Finding

HRS - Health and Retirement Study - Aging In 21st Century coverBharat Thyagarajan (Minnesota), Jessica Faul, David Weir (Michigan), Eileen Crimmins, Jung Ki Kim (USC) et al use Health and Retirement Study (HRS) to evaluate age-related differences in T cell subsets in a nationally representative sample of people over age 55.

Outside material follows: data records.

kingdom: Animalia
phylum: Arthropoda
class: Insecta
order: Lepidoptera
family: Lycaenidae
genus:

Bharat Thyagarajan, Jessica Faul, Sithara Vivek, Jung Ki Kim, Janko Nikolich-Žugich, David Weir, Eileen M Crimmins, Age-related differences in T cell subsets in a nationally representative sample of people over age 55: Findings from the Health and Retirement Study, The Journals of Gerontology: Series A, 2021;, glab300, https://doi.org/10.1093/gerona/glab300

Abstract
Though T cell immunosenescence is a major risk factor for age-related diseases, susceptibility to infections, and responses to vaccines, differences in T cells subset counts and representation by age and sex have not been determined for a large sample representative of the national population of the US. We evaluated the counts of T cell subsets including total, CD4+ and CD8+ T cells, and their naïve (Tn), effector memory (Tem) and effector subsets, in the context of age, sex and exposure to cytomegalovirus (CMV) infection among 8,848 Health and Retirement Study (HRS) participants, a nationally representative study of adults over 55 years. Total T cells (CD3+) and CD4+ cells declined markedly with age; CD8+ T cells declined somewhat less. While CD4+ T cell declines with age occurred for both CMV seropositive and CMV seronegative groups, total T cells and CD8+ cells were both substantially higher among the CMV seropositive group. Numbers of Tn CD4+ and CD8+ cells were strongly and inversely related to age, were better conserved among women, and were independent of CMV seropositivity. By contrast, accumulation of the CD8+ and CD4+ Tem and effector subsets was CMV-associated. This is the first study to provide counts of T cell subsets by age and sex in a national sample of older US adults over the age of 55 years. Understanding T cell changes with age and sex is an important first step in determining strategies to reduce its impact on age-related diseases and susceptibility to infection.